Przysłowie francuskie głosi, że dobry chirurg powinien mieć „sokole oko, kobiecą rękę i lwie serce“. Chirurg badający i opatrujący rany podczas bitwy powinien w całej pełni posiadać powyższe  zalety, z tym jeszcze dodatkiem, by owa kobieco-miękka i łagodna ręka nie była kobieco-ciekawą. Niczym bowiem ranionemu bardziej zaszkodzić nie możemy, jak zbytnią ciekawością, wciskającą nam do rąk zgłębnik (sondę) i skłaniającą nas do sondowania rany! Jest to najczęściej bezmyślny odruch, zwykle bezcelowy, zawsze szkodliwy! Przez dokładne oglądnięcie zranionej okolicy ciała, przez obmacanie jej, ale z daleka od rany, wreszcie przez zauważenie objawów klinicznych, wynikających z upośledzonej czynności uszkodzonego narządu, możemy bardzo dokładnie poinformować się o rodzaju uszkodzenia, a co ważniejsze, zastosować najodpowiedniejszy w pierwszej chwili sposób leczenia.
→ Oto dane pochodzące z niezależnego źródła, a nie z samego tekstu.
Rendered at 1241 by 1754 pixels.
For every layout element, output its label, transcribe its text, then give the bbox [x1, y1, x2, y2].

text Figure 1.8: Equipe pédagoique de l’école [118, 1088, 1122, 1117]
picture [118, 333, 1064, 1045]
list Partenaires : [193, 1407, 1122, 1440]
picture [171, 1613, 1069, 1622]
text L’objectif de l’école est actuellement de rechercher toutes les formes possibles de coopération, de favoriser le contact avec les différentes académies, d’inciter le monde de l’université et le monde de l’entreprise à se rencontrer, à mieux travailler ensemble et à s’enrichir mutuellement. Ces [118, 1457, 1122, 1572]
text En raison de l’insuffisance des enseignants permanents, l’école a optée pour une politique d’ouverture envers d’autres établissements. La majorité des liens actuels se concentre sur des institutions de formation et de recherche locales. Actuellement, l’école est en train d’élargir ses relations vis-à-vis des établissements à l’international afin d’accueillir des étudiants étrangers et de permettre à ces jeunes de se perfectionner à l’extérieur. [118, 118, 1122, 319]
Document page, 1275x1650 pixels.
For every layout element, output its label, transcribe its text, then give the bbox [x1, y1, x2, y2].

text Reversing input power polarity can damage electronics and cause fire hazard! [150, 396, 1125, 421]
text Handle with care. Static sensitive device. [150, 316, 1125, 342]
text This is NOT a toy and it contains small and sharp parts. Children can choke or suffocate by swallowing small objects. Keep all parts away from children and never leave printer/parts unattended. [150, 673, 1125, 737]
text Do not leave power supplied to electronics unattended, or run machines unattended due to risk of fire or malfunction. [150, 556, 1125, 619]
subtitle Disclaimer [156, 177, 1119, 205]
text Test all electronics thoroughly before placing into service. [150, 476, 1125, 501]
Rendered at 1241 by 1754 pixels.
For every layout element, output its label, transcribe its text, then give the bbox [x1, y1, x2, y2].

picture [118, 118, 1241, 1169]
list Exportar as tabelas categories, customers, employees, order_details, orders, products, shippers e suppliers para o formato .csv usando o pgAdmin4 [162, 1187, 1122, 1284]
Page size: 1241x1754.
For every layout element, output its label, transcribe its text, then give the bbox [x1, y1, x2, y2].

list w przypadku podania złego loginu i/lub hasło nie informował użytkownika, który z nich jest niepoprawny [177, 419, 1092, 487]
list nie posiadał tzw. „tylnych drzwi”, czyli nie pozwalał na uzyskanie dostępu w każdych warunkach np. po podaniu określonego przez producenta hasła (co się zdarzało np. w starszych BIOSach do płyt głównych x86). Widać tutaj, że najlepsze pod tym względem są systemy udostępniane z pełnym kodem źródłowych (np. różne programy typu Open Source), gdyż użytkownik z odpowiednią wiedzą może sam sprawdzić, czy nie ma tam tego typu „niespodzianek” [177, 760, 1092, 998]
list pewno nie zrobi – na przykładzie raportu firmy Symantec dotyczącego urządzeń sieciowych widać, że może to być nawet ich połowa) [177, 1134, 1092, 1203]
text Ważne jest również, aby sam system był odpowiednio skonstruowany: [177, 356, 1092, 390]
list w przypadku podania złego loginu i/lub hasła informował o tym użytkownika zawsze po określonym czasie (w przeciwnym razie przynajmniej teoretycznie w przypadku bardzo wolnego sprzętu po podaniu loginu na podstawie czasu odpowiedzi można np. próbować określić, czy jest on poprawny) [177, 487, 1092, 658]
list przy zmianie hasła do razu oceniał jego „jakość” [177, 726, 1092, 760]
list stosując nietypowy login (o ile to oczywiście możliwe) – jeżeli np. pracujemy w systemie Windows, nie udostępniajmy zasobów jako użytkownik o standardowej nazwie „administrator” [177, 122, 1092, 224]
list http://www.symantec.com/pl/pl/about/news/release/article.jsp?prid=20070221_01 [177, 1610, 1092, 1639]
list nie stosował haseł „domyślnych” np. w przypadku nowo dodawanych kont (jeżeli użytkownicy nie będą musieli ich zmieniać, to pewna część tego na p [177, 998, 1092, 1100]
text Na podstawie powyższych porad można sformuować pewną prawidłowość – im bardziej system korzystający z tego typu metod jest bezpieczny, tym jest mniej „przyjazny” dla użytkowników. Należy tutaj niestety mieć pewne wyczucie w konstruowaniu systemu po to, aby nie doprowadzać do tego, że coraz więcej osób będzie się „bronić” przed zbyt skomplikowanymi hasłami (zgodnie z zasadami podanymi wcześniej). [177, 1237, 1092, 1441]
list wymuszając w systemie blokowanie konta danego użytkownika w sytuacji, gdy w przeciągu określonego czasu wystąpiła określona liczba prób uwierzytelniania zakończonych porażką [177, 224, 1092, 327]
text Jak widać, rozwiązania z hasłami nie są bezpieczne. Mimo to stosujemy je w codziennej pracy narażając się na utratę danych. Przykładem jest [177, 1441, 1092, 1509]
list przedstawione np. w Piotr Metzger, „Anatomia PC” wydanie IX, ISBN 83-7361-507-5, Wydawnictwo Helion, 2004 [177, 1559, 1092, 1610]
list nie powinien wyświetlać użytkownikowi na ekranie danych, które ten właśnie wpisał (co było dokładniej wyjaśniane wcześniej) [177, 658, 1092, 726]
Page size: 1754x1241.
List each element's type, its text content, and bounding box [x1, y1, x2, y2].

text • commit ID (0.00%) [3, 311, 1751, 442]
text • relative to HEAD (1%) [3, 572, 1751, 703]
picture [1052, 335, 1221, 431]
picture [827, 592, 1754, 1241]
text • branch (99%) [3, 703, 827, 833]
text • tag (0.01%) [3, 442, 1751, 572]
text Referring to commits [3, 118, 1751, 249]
Jeżeli w pewnej okolicy ciała stwierdzimy dwie rany, pozostające do siebie w pewnym charakterystycznym stosunku, wtedy mamy prawo, nie myśląc o rzadkich zranieniach wielokrotnych, przyjąć, że jedna z nich jest wstrzałem, druga zaś wystrzałem. Przez samo oglądanie stwierdzamy tedy, że pocisk przeszył ranionego na wylot. I przeciwnie.